The lights are coming back on all around the Central Valley and the street lights are signaling a red light on a crime wave.

In February, 2,000 Fresno street lights were out because of copper wire thieves. Now, the number's down to 1,200. "So, we're turning a corner," said Fresno Public Works director Patrick Wiemiller. "We're actually able to repair faster than they're able to steal."

The Crimetracker showed hundreds of thefts in the valley in 2007, but only about 1/3 as many in 2008. Fresno police patrols in trouble areas have helped and the city's public works department is making it nearly impossible to make the same neighborhood dark twice. Wherever the wiring gets stolen, they're replacing the lids that used to open this easily with lids covered with an almost unbreakable shell of cement.

"They'd have to put in a lot of work and make a lot of noise in order to be able to get through," said Wiemiller.

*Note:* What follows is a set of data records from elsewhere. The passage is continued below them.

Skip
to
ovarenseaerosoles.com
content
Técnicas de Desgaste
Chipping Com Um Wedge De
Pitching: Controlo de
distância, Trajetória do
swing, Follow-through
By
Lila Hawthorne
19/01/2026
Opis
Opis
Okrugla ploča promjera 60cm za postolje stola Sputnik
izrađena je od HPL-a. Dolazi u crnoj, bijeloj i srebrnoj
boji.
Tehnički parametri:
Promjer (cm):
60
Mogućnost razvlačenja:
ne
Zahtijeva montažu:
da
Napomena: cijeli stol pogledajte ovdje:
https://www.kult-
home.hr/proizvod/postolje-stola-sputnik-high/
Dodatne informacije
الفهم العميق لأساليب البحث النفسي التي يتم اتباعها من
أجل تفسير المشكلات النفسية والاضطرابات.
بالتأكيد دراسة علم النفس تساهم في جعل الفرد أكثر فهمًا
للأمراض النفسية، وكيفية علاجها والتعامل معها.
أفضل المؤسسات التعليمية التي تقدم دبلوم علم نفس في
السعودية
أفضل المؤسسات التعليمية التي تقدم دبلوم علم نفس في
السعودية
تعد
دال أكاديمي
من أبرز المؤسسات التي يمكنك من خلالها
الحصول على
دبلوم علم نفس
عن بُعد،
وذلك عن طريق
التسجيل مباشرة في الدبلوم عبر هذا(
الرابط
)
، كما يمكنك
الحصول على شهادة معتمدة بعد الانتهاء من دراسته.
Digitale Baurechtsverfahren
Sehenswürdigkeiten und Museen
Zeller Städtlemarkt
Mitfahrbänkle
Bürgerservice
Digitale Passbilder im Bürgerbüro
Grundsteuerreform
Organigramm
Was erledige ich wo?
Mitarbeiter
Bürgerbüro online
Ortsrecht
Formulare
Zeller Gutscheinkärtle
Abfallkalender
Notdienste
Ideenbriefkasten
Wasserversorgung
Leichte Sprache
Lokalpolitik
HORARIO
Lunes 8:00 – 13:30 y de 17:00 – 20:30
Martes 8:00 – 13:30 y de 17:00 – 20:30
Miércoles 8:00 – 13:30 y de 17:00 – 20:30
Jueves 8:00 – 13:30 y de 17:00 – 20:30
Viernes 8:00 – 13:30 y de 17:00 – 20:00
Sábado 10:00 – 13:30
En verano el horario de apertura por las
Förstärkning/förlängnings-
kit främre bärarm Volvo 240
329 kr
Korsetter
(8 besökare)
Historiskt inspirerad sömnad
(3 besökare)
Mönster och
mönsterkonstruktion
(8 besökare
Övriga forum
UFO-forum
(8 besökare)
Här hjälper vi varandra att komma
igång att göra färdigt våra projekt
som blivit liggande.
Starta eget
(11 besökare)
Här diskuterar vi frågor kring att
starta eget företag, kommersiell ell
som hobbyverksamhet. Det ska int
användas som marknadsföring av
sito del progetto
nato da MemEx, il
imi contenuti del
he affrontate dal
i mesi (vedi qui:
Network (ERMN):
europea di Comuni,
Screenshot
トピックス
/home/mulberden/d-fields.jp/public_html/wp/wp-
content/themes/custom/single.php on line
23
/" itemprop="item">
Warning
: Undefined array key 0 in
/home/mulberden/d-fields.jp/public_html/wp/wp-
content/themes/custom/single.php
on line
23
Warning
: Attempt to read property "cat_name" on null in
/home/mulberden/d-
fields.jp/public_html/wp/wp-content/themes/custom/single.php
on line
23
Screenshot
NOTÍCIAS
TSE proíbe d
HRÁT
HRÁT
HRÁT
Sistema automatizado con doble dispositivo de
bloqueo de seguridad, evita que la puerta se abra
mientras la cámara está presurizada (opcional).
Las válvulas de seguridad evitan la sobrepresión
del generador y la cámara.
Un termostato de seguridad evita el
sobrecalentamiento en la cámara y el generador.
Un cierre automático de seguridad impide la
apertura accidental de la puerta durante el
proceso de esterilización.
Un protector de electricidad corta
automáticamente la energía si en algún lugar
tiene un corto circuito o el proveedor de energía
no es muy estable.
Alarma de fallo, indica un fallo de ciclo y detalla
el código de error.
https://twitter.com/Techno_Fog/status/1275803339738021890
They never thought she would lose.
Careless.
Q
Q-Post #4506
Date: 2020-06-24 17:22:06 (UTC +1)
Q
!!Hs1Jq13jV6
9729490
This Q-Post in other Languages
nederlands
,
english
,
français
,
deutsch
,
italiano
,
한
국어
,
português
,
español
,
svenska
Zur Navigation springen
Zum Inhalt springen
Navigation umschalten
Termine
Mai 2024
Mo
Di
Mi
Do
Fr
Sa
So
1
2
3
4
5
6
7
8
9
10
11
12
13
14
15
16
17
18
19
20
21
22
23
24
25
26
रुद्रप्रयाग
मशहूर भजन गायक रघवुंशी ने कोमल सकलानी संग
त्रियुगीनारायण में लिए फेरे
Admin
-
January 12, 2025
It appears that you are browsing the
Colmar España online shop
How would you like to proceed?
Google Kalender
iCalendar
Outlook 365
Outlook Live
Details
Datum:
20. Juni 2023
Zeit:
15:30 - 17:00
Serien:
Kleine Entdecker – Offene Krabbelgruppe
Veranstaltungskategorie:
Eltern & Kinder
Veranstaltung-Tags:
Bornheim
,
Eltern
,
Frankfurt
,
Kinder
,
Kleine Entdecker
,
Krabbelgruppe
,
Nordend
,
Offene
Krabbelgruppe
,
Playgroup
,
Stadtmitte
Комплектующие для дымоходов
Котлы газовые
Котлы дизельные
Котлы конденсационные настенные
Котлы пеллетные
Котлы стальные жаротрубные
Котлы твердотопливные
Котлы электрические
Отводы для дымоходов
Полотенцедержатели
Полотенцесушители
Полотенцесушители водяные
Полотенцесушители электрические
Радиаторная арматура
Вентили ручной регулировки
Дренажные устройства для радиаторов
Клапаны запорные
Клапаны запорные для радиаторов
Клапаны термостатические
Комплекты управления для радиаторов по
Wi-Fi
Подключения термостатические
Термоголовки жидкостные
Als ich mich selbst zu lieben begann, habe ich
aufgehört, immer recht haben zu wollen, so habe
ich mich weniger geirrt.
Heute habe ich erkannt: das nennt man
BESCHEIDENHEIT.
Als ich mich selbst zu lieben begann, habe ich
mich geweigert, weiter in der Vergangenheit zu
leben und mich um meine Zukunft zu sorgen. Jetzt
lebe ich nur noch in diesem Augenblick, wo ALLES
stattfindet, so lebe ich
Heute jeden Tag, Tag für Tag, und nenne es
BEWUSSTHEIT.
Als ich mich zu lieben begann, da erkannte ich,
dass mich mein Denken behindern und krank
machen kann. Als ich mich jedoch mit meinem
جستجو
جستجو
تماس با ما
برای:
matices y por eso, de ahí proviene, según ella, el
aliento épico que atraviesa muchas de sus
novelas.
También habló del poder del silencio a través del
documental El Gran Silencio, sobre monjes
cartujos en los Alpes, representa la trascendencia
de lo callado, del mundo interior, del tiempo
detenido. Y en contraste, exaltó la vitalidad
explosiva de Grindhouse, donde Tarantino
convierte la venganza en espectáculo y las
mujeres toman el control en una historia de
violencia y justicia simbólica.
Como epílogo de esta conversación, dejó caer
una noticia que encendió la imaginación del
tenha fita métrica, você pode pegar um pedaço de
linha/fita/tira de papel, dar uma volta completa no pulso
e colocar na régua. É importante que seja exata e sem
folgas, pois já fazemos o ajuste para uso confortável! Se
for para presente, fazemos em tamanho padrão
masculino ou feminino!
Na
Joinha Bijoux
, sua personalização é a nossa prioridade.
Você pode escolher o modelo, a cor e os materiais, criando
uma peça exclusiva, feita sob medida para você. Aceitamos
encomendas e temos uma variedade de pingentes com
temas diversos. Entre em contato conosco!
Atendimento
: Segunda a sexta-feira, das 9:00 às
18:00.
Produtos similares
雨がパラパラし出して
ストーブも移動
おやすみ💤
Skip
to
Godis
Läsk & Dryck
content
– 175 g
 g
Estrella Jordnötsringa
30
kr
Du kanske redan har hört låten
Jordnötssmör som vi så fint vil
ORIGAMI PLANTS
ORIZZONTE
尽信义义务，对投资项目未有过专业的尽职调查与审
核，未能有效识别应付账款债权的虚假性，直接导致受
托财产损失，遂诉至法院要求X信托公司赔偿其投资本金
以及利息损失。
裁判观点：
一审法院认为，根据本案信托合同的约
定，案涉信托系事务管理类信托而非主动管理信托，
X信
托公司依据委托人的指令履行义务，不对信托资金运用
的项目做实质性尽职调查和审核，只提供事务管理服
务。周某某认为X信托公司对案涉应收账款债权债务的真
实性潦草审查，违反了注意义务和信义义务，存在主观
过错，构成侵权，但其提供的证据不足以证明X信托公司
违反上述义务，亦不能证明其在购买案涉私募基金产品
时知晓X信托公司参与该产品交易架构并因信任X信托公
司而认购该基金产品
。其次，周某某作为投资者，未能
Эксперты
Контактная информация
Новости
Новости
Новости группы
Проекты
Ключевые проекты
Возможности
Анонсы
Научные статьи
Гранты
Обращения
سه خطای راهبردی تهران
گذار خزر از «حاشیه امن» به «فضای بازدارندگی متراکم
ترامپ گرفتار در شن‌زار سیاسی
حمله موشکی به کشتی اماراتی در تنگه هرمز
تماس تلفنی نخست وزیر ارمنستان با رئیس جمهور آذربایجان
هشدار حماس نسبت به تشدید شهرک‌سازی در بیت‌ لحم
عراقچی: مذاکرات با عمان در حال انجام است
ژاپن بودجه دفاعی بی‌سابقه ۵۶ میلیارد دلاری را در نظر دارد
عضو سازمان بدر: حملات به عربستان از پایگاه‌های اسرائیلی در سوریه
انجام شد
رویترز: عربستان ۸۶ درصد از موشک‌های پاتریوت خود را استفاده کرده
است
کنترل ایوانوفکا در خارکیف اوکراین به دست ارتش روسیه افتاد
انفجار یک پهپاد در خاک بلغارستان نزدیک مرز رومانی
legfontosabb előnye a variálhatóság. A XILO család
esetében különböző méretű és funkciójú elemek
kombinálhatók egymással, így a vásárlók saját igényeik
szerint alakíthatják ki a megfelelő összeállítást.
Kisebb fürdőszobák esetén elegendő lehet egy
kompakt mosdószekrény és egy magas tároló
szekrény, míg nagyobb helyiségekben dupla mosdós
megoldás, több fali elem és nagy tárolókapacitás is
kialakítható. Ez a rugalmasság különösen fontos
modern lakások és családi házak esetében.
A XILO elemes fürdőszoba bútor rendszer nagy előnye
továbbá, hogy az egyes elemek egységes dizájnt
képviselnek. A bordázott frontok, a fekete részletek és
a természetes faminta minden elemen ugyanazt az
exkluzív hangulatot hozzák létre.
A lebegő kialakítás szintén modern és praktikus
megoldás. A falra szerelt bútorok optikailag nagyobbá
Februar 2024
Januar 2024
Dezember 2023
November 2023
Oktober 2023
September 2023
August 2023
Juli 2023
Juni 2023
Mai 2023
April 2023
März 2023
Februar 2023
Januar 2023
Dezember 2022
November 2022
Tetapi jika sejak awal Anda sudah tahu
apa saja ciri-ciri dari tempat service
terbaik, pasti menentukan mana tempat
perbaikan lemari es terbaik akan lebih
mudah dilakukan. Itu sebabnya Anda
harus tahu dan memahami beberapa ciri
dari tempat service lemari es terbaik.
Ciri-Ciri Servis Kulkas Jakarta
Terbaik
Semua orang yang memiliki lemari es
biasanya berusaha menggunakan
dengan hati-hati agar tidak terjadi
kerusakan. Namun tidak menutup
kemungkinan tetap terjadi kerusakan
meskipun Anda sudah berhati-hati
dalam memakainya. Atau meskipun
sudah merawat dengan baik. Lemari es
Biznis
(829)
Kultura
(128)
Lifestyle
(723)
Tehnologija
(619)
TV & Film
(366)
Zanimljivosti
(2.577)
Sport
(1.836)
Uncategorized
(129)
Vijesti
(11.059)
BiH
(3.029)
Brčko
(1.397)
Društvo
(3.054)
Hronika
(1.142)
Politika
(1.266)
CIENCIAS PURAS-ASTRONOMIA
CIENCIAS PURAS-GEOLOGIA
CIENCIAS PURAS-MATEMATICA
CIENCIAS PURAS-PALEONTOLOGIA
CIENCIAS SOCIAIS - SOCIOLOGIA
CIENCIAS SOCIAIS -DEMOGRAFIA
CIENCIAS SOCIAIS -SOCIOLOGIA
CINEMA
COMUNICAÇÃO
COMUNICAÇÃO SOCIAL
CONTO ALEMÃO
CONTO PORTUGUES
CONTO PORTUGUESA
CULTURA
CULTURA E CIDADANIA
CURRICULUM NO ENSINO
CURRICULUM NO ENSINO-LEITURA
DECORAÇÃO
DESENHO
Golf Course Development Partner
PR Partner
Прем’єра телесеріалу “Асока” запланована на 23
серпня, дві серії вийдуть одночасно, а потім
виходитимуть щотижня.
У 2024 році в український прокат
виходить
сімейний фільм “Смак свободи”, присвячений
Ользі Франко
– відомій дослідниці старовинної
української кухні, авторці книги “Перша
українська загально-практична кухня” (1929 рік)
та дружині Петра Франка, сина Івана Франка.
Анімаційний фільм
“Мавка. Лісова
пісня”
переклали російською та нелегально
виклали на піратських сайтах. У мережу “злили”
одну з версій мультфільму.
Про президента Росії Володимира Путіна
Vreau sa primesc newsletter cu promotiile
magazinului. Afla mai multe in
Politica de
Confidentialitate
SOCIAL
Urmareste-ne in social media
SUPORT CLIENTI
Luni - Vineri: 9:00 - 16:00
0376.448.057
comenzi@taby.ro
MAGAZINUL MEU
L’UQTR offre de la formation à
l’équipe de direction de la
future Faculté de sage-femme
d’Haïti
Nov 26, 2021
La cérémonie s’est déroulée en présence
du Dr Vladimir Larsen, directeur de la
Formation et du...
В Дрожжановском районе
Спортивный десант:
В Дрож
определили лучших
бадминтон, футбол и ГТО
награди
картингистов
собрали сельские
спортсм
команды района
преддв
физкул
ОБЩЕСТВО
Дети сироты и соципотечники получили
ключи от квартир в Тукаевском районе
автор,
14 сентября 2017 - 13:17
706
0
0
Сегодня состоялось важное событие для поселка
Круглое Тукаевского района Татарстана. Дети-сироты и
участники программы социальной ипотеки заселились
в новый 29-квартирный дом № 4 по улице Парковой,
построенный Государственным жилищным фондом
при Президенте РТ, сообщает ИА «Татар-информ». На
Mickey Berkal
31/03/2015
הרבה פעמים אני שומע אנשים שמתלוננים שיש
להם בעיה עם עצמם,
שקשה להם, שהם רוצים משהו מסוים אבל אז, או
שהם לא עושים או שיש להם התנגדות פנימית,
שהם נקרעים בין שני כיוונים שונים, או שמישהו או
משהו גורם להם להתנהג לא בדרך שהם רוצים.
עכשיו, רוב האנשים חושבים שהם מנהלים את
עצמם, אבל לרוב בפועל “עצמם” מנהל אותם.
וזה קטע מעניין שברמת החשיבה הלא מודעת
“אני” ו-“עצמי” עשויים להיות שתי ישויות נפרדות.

Thieves are also getting a lot less money for their hauls. In February, recyclers were paying $4 per pound for copper, so the wiring from one street's worth of lights could fetch hundreds of dollars. But because construction is dropping off in the valley and across the globe, recyclers are now paying just a little more than a dollar a pound and seeing nearly empty yards.

But the crooks haven't totally given up. The number of lights going dark in Fresno has picked up a little lately as the economy has stumbled.

"Thieves will always steal," said recycler Randy Tosi, of Bruno's Iron and Metal. "The number of thieves will go down simply because it doesn't pay any more."

A new state law also goes into effect on December 2, making it even harder for thieves. Recyclers have to take down drivers' licenses and thumb prints, and they can't pay out cash until three days after getting the metal.